Surgical membranes as directional delivery devices to generate tissue: testing in an ovine critical sized defect model.

PURPOSE: Pluripotent cells residing in the periosteum, a bi-layered membrane enveloping all bones, exhibit a remarkable regenerative capacity to fill in critical sized defects of the ovine femur within two weeks of treatment. Harnessing the regenerative power of the periosteum appears to be limited only by the amount of healthy periosteum available. Here we use a substitute periosteum, a delivery device cum implant, to test the hypothesis that directional delivery of endogenous periosteal factors enhances bone defect healing. METHODS: Newly adapted surgical protocols were used to create critical sized, middiaphyseal femur defects in four groups of five skeletally mature Swiss alpine sheep.

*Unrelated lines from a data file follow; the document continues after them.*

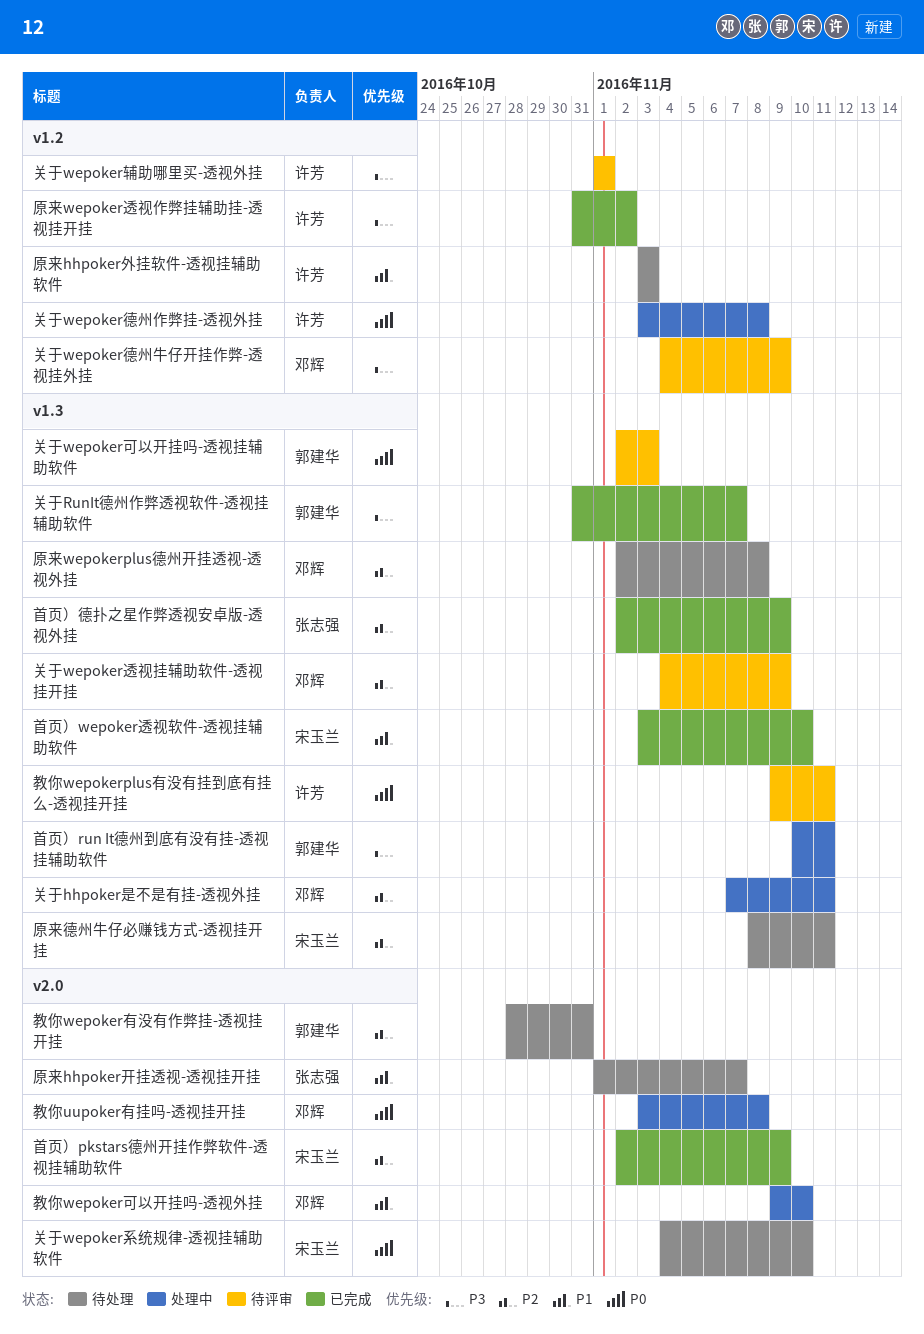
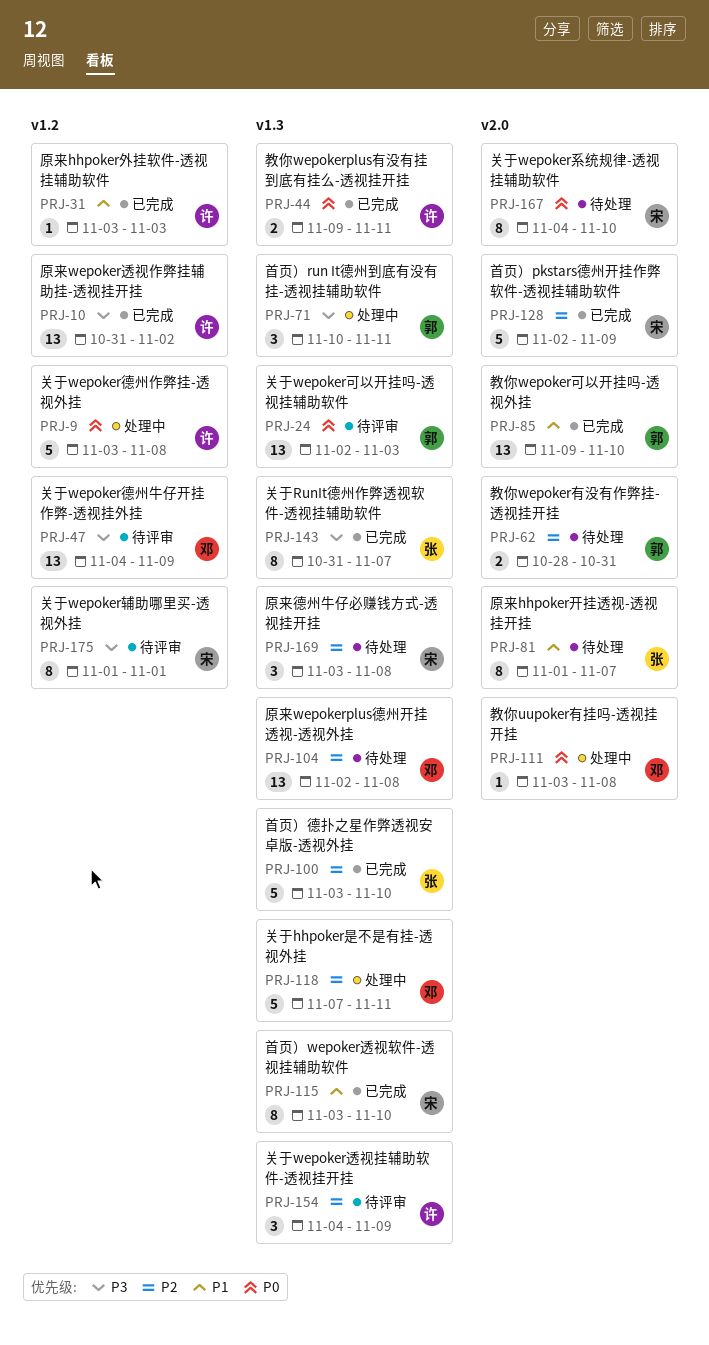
关于RunIt德州作弊透视软件-透视挂辅助软件, owner: 郭建华 -> 张志强
关于wepoker辅助哪里买-透视外挂, owner: 许芳 -> 宋玉兰
关于wepoker透视挂辅助软件-透视挂开挂, owner: 邓辉 -> 许芳
原来hhpoker外挂软件-透视挂辅助软件, status: 待处理 -> 已完成
原来德州牛仔必赚钱方式-透视挂开挂, start: Nov 8 -> Nov 3
原来德州牛仔必赚钱方式-透视挂开挂, due: Nov 11 -> Nov 8
教你wepokerplus有没有挂到底有挂么-透视挂开挂, status: 待评审 -> 已完成
教你wepoker可以开挂吗-透视外挂, status: 处理中 -> 已完成
教你wepoker可以开挂吗-透视外挂, owner: 邓辉 -> 郭建华
首页）德扑之星作弊透视安卓版-透视外挂, start: Nov 2 -> Nov 3
首页）德扑之星作弊透视安卓版-透视外挂, due: Nov 9 -> Nov 10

Each group was treated using a periosteum substitute for the controlled addition of periosteal factors including the presence of collagen in the periosteum (Group 1), periosteum derived cells (Group 2), and autogenic periosteal strips (Group 3). Control group animals were treated with an isotropic elastomer membrane alone. We hypothesized that periosteal substitute membranes incorporating the most periosteal factors would show superior defect infilling compared to substitute membranes integrating fewer factors (i.e. Group 3>Group 2>Group 1>Control). RESULTS: Based on micro-computed tomography data, bone defects enveloped by substitute periosteum enabling directional delivery of periosteal factors exhibit superior bony bridging compared to those sheathed with isotropic membrane controls (Group 3>Group 2>Group 1, Control). Quantitative histological analysis shows significantly increased de novo tissue generation with delivery of periosteal factors, compared to the substitute periosteum containing a collagen membrane alone (Group 1) as well as compared to the isotropic control membrane. Greatest tissue generation and maximal defect bridging was observed when autologous periosteal transplant strips were included in the periosteum substitute. CONCLUSION: Periosteum-derived cells as well as other factors intrinsic to periosteum play a key role for infilling of critical sized defects.